**WHAT NEEDS TO BE DONE:**
Omit every picture. Return all other data as it stands.

**RAW DATA:**

*-*-*

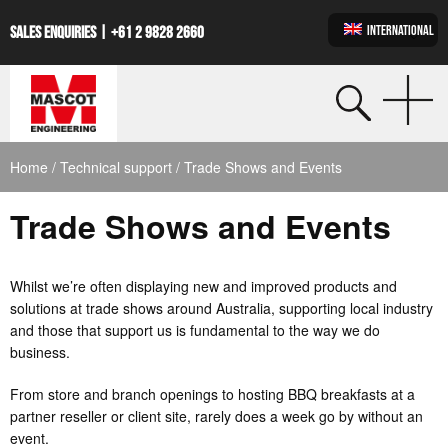
INTERNATIONAL
SALES ENQUIRIES |
+61 2 9828 2660
Home
/
Technical support
/ Trade Shows and Events
Trade Shows and Events
Whilst we’re often displaying new and improved products and
solutions at trade shows around Australia, supporting local industry
and those that support us is fundamental to the way we do
business.
From store and branch openings to hosting BBQ breakfasts at a
partner reseller or client site, rarely does a week go by without an
event.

*-*-*

**EXERCISE RESPONSE:**
INTERNATIONAL
SALES ENQUIRIES |
+61 2 9828 2660
Home
/
Technical support
/ Trade Shows and Events
Trade Shows and Events
Whilst we’re often displaying new and improved products and
solutions at trade shows around Australia, supporting local industry
and those that support us is fundamental to the way we do
business.
From store and branch openings to hosting BBQ breakfasts at a
partner reseller or client site, rarely does a week go by without an
event.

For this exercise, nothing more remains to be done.